PASSAGE FOR REVIEW Block Start
Re: [PATCH 1/3] diff histogram: intern strings

Jeff King <peff@xxxxxxxx> · Fri, 19 Nov 2021 09:45:26 -0500

On Fri, Nov 19, 2021 at 10:05:32AM +0000, Phillip Wood wrote:

> On 18/11/2021 15:42, Jeff King wrote:
> > On Thu, Nov 18, 2021 at 04:35:48PM +0100, Johannes Schindelin wrote:
> > 
> > > I think the really important thing to point out is that
> > > `xdl_classify_record()` ensures that the `ha` attribute is different for
> > > different text. AFAIR it even "linearizes" the `ha` values, i.e. they
> > > won't be all over the place but start at 0 (or 1).
> > > 
> > > So no, I'm not worried about collisions. That would be a bug in
> > > `xdl_classify_record()` and I think we would have caught this bug by now.
> > 
> > Ah, thanks for that explanation. That addresses my collision concern from
> > earlier in the thread completely.
> 
> Yes, thanks for clarifying I should have been clearer in my reply to Stolee.
> The reason I was waffling on about file sizes is that there can only be a
> collision if there are more than 2^32 unique lines. I think the minimum file
> size where that happens is just below 10GB when one side of the diff has
> 2^31 lines and the other has 2^31 + 1 lines and all the lines are unique.

Right, that makes more sense (and we are not likely to lift the 1GB
limit anytime soon; there are tons of 32-bit variables and potential
integer overflows all through the xdiff code).

It's probably worth explaining this a bit in the commit message.

I also, FWIW, found the subject confusing. I expected "intern" to refer
to keeping a single copy of some strings. Maybe:

  Subject: diff histogram: skip xdl_recmatch for comparing records

or something?

-Peff
PASSAGE FOR REVIEW Block End
DATA EXTRACT Block Start
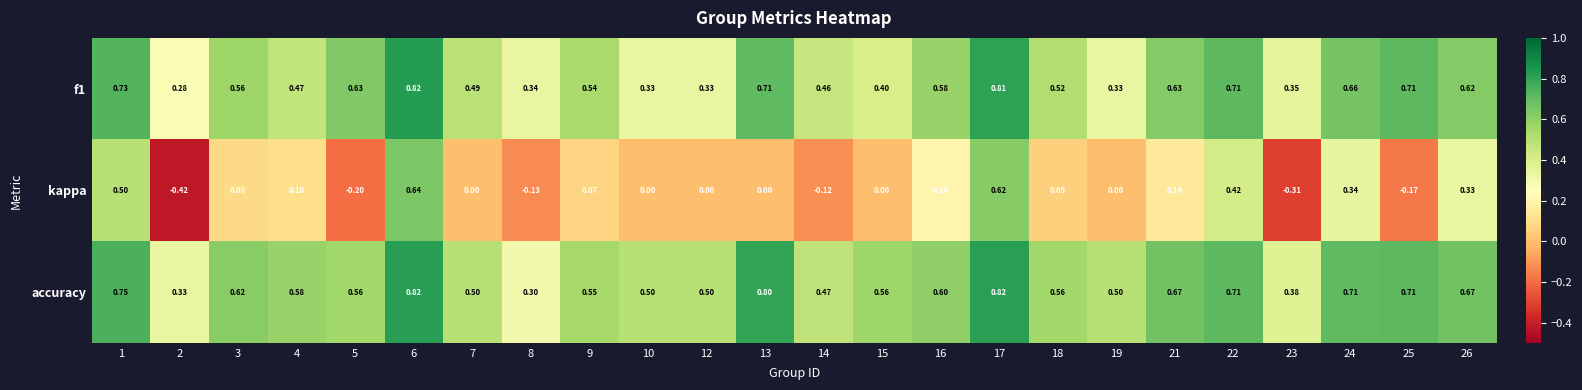

Is the value of f1 at 12 greater than the value of accuracy at 22?

No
DATA EXTRACT Block End
Answer these questions from the patch discussion:
1. Which function ensures that the `ha` attribute differs for different text?
2. How many unique lines must there be before a collision can occur?
3. What subject line is proposed in place of the original one?

• [REPLY]
1. `xdl_classify_record()`
2. More than 2^32
3. "diff histogram: skip xdl_recmatch for comparing records"